Christian leaders object to 1960 law, but fail to agree on an alternative

The Daily Star
Fecha de publicación: 
14 Ene 2013

Efforts to contain a wave of objections to the Orthodox Gathering’s draft electoral law have not managed to eliminate mounting doubts about whether elections will be held on time. Friday’s Bkirki meeting between Maronite Patriarch Beshara Rai, Free Patriotic Movement leader Michel Aoun, Marada Movement leader MP Sleiman Franjieh, and Kataeb Party head Amin Gemayel was the latest of these efforts.

A source told The Daily Star that in Friday’s dialogue about the various electoral options, Aoun was steadfast in his support for the Orthodox law, while the other leaders were less enthusiastic about the draft but also expressed no definitive objections.

The meeting comes in the context of continuous efforts by Rai and other Christian leaders to find a common denominator for polls despite their differences. The source said this should be seen in light of concerns about the role and fate of Christians in Lebanon, a presence many believe is in danger as a result of the “Arab Spring.”

The source added that Rai believes the Bkirki committee on electoral law made some accomplishments the patriarch can build on, either to create a fair and balanced electoral law or at least to break the ice between rival Maronite leaders.

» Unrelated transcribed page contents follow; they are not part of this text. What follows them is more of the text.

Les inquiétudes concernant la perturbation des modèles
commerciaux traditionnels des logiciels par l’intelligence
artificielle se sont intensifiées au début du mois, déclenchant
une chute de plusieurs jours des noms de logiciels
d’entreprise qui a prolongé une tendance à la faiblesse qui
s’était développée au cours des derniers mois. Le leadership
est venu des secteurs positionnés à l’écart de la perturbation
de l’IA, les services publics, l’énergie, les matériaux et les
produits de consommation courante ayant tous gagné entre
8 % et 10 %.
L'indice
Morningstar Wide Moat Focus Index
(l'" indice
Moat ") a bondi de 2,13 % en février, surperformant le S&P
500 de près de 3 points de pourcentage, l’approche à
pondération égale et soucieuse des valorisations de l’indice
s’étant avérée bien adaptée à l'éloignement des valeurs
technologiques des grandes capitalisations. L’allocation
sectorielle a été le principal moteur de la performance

Friday’s dialogue was fruitful, sources said, with all sides agreeing the 1960 law is not a viable option. A follow-up committee may be formed to continue on the path the leaders began, and sources noted that the fact that leaders did not issue a common statement after the talks is not a sign of disagreement.

According to the sources, Rai is keen to respect the stances of President Michel Sleiman toward the Orthodox draft, and his concern that it could be a step toward dismantling Lebanon into sectarian parts.

Although Lebanese Forces leader Samir Geagea was not present at the discussion, sources cautioned that his absence should not be misinterpreted. The fact that the date and time of the meeting were publicized in the media meant the security risks of his attendance were simply too high.

March 14 sources added that Gemayel’s presence was sufficient, given that his views and interests tend to converge with those of the Lebanese Forces leader.